The rules put paid to Enrico Fermi’s ‘ausonium’ and ‘hesperium’ (they were widely used) and ended Lemmy fans’ dreams of their hero appearing on the periodic table: while his status borders on legendary, Stoke-on-Trent’s favourite rock god3 doesn’t qualify as a mythical creature. ‘IUPAC has to be very neutral,’ explains Lynn Soby, IUPAC’s executive director. ‘We just manage the process of working with the assigned laboratories and scientists. There are limits, guidelines if you will. But it’s still broad if one thinks about mythological characters. There are lots of different creative opportunities for names.’
Today, the IUPAC process for recognising a new element is simple. A panel assesses all claims and decides which, if any, have enough evidence to prove an element has been made. The panel then announces which lab – or labs – have priority: the right to call themselves the discoverer.

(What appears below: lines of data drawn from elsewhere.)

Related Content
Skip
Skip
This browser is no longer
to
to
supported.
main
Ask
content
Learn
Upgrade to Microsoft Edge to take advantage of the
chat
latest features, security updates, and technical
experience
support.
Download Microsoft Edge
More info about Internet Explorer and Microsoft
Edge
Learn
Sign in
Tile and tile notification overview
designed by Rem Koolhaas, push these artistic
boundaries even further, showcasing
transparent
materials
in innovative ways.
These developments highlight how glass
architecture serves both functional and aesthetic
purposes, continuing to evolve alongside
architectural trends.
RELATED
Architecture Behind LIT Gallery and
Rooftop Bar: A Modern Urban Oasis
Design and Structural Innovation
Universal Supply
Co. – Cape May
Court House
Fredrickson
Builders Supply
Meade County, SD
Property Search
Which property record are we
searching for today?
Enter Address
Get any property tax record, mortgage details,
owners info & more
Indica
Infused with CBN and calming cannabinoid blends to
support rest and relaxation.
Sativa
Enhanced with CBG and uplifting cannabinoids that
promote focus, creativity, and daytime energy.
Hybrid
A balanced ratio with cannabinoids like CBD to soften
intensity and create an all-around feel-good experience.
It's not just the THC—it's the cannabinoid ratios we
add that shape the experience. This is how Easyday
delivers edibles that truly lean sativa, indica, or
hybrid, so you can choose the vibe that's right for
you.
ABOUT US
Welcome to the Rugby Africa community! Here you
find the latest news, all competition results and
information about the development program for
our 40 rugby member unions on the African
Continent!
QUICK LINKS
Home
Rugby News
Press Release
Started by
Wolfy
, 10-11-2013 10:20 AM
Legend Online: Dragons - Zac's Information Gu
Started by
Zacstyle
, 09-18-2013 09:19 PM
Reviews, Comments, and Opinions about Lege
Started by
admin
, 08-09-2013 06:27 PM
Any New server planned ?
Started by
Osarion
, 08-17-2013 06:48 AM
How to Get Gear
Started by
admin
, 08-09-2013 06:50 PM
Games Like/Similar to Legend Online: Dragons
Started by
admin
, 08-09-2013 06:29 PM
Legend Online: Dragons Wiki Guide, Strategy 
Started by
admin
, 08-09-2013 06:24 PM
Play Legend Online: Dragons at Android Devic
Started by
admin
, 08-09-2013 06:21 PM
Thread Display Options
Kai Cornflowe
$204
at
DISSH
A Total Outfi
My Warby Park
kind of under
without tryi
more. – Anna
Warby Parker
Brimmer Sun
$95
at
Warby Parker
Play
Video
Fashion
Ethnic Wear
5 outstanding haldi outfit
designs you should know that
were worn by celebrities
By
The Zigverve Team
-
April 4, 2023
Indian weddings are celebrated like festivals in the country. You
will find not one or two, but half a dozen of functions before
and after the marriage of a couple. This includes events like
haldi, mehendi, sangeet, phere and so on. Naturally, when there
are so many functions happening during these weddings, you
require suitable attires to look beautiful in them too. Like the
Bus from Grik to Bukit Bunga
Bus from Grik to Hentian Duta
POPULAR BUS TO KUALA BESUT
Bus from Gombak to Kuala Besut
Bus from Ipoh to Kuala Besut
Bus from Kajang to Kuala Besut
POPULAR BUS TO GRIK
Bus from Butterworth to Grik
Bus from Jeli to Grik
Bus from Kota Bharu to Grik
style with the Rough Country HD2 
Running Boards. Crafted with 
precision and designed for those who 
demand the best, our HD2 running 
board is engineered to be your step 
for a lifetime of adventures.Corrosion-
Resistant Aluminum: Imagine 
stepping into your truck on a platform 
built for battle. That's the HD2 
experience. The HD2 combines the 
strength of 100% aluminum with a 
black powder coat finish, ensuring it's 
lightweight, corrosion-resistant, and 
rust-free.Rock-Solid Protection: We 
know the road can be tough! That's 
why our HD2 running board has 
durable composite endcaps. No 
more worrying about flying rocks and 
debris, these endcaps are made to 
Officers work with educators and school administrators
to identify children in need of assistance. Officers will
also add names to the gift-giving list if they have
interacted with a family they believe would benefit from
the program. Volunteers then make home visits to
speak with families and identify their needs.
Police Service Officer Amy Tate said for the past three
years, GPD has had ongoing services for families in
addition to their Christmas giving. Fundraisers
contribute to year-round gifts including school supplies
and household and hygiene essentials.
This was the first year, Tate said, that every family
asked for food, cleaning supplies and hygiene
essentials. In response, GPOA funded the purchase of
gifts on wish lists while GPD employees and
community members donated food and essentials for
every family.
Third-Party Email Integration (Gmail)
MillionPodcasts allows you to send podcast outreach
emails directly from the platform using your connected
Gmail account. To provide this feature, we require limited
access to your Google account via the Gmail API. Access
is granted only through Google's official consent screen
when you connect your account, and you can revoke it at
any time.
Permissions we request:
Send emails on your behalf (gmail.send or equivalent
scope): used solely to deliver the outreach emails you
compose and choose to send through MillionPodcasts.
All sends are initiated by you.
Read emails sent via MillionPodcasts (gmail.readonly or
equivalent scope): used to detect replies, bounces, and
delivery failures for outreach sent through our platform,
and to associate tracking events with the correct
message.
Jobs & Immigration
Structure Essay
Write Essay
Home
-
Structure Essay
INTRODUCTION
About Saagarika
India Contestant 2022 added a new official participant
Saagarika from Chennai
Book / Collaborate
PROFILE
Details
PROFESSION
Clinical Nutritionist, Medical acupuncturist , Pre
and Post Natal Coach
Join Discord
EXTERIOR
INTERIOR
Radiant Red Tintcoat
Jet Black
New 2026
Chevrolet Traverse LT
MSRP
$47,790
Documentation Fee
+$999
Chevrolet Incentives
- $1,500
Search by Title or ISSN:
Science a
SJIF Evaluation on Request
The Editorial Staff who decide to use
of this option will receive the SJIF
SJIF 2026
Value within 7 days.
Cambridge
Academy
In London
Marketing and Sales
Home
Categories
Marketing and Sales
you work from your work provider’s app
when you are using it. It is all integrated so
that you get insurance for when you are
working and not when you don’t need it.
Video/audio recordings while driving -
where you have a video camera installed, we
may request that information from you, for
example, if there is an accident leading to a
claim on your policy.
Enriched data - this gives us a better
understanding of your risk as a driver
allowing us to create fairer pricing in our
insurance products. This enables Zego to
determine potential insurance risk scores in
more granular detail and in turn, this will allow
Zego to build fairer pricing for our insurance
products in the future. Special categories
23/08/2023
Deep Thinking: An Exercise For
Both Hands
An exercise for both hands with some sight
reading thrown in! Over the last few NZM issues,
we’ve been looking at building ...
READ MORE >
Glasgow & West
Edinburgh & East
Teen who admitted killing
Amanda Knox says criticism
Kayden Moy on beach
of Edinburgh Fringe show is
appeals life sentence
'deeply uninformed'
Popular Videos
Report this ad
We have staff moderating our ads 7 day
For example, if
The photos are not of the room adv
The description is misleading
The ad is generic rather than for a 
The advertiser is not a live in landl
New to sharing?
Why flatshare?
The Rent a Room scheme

As the discoverer, the lab gets the honour of suggesting a name for the new element to IUPAC. If they don’t do it within six months, they lose out and IUPAC has to name the
element. In an effort to avoid a repeat of the transfermium wars, in the case of a joint discovery where the laboratories fail to agree on a name within this time period, the honour again defaults to IUPAC.
IUPAC doesn’t have to approve the suggested name automatically: since 1947, the final decision has rested with IUPAC’s council. In theory, it is possible for IUPAC to reject the name and put forward their own choice – although this, Soby muses, is a last resort.
Provisional name selected, the next part is the public consultation. This is basically a sense check to make sure the name isn’t stupid or offensive to a global audience. ‘One never knows what the general public will bring,’ Soby says. ‘One issue is that the name is going to be used in multiple languages. We need to check whether it has any negative connotations, whether it is pronounceable in all languages and whether it is sensitive in any way.’ Just because a name seems harmless in English and French doesn’t mean it isn’t rude in Turkish. ‘We want people to look at the proposed names, really evaluate them in their native language and see if there are any problems.’ For example, given its dirty meaning in German, it’s unlikely ‘wixhausium’ would be approved.
It’s only after this public consultation that the element names are finally accepted; even then, it still takes a few months before IUPAC and IUPAP’s joint working party ratifies the decision. Once that happens, the names are locked in forever – even if it’s later shown that the element was discovered by someone else.
At least, that’s what’s supposed to happen. In 1994 IUPAC’s announcement of the new names didn’t go smoothly. The suggestions from Berkeley, Dubna and GSI had been gathered up, considered and put in front of a 20-strong panel of chemists from around the world. Faced with competing names from groups with equal priority, the working party decided to try and strike a compromise and blend the American, Russian and German choices together.